→ **Extract provided**
________________________

Saturday, November 12, 2011

Business of Software 2011

It already seems like months since I attended the Business of Software Conference (www.businessofsoftware.org) this past October 24th through 26th in Boston. But in reality it's only  been a couple of weeks. This is my second BoS experience having first attended in 2009 in San Francisco. I challenged myself to return from BoS2011 with actionable items which I didn't do in 2009.  Let's see how that worked out.

Clayton Christensen (@claychristensen), Harvard Business School - How to Create New Growth Businesses in a Risk-Minimizing Environment

The conference kicked off with Harvard Business School professor Clayton Christensen who's probably best known for authoring The Innovator's Dilemma, supposedly the only business book to influence Steve Jobs.

The gist of Christensen's talk was that successful businesses are hard to maintain over the long term because conventional thinking about management is insufficient. It does not teach us to be disruptive, it does not provide us with guideposts, and the structure of large corporations denies them the inability to evolve.

Traditional product development begins to outstrip the ability of customers to use the product. The path forward is to be disruptive and considering emerging markets for which a different standard of performance applies.  In this space the simpler product represents the bigger market, especially if you choose to compete where any bigger players are motivated to flee rather than fight.

________________________

→ **Extracted data**
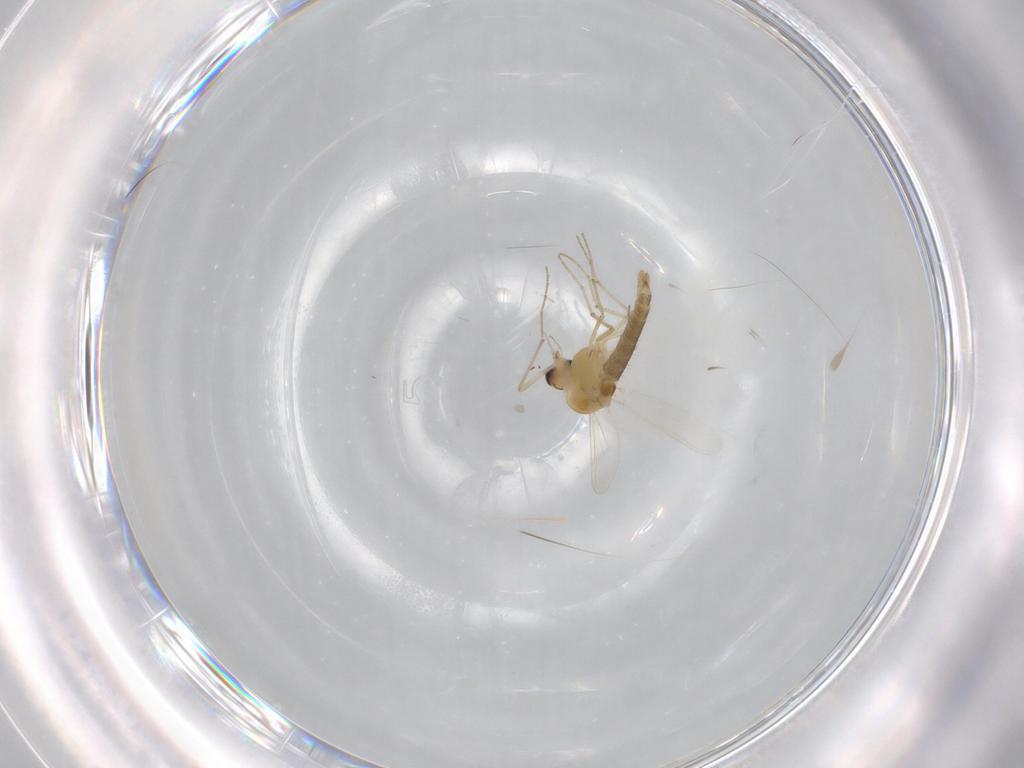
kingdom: Animalia
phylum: Arthropoda
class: Insecta
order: Diptera
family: Chironomidae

________________________

→ **Tasks for this exercise**
(1) Answer these questions from the Business of Software 2011 post:
(a) In what year and city did the writer first attend BoS?
(b) Which book is Clayton Christensen probably best known for authoring?
(c) According to the talk, what does traditional product development begin to outstrip?
(2) In the Business of Software 2011 post, change "Boston" to "Chicago" and give the passage from "It already seems" up to and including "that worked out.".

→ **Outputs in order**
(1)
(a) 2009, in San Francisco.
(b) The Innovator's Dilemma.
(c) The ability of customers to use the product.

(2)
It already seems like months since I attended the Business of Software Conference (www.businessofsoftware.org) this past October 24th through 26th in Chicago. But in reality it's only  been a couple of weeks. This is my second BoS experience having first attended in 2009 in San Francisco. I challenged myself to return from BoS2011 with actionable items which I didn't do in 2009.  Let's see how that worked out.